Clashes killed six security personnel in the latest setback for Pakistan's fight against Islamists in the tribal belt, where air raids left more than 20 militants dead, officials said on Friday.
Some 20 to 25 armed rebels targeted a checkpoint manned by local tribal police overnight near Khar, the main town in the semi-autonomous region of Bajaur, where Islamist militants have a significant presence, officials said.
"The armed militants attacked the post killing all (four) policemen inside," local government official Adialat Khan told AFP.
He said the post, set up to conduct security checks on the main road heading into Khar, was destroyed.
Other security officials confirmed the incident, which came after another government official said gunmen abducted a policeman in Mamoun, 15 kilometres (nine miles) northeast of Khar.
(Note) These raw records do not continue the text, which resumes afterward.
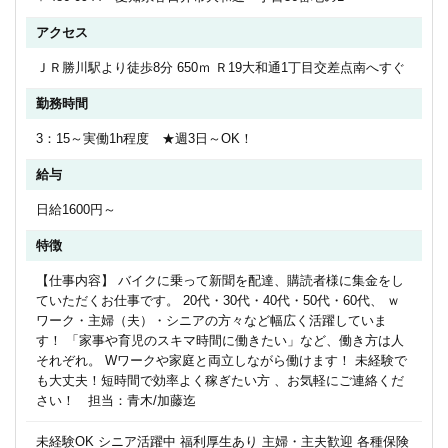
アクセス
ＪＲ勝川駅より徒歩8分 650ｍ Ｒ19大和通1丁目交差点南へすぐ
勤務時間
3：15～実働1h程度 ★週3日～OK！
給与
日給1600円～
特徴
【仕事内容】 バイクに乗って新聞を配達、購読者様に集金をし
ていただくお仕事です。 20代・30代・40代・50代・60代、 ｗ
ワーク・主婦（夫）・シニアの方々など幅広く活躍していま
す！ 「家事や育児のスキマ時間に働きたい」など、働き方は人
それぞれ。 Wワークや家庭と両立しながら働けます！ 未経験で
も大丈夫！短時間で効率よく稼ぎたい方 、お気軽にご連絡くだ
さい！ 担当：青木/加藤迄
未経験OK シニア活躍中 福利厚生あり 主婦・主夫歓迎 各種保険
Pakistani security forces launched a huge operation against Islamist militants in Bajaur last August. In February, they claimed the area had been cleared after months of fierce fighting, but unrest has rumbled on.
Hundreds of extremists are believed to have fled Afghanistan into Pakistan's semi-autonomous tribal areas to carve out safe havens after the US-led invasion toppled the hardline Taliban regime in Kabul in late 2001.
On Friday, militants ambushed security forces conducting search operations in the Chinnar and Manoogi areas of Bajaur. Ensuing clashes killed two security personnel and wounded five others, military and government officials said.
Helicopter gunships and artillery were used in the counter-attack in which 12 militants died, local government official Mohammad Jamil Khan told AFP.
Although official Pakistani death tolls are impossible to confirm from such remote areas where there is little or no media access on the ground, the casualty statistics were corroborated by a security and a military official.
In the tribal district of Orakzai, south of Pakistan's main northwestern city Peshawar, more than 10 militants were killed in air raids late Thursday, military and government officials said.
"Militant compounds and hideouts were targeted in the attacks. More than 10 militants were killed in the bombing," a military official told AFP.
It was the second bout of Pakistani air strikes in Orakzai following the deaths of at least 26 security personnel in a helicopter crash in the area.
The military blamed the July 3 incident on a technical fault, but the Taliban claimed it shot down the MI-17 as revenge for military operations in South Waziristan, the heartland of Pakistani Taliban warlord Baitullah Mehsud.
Pakistan, which is under strong US pressure to clamp down on Islamist militants, has pounded suspected Mehsud strongholds in South Waziristan from the air for weeks, ahead of a widely expected ground offensive.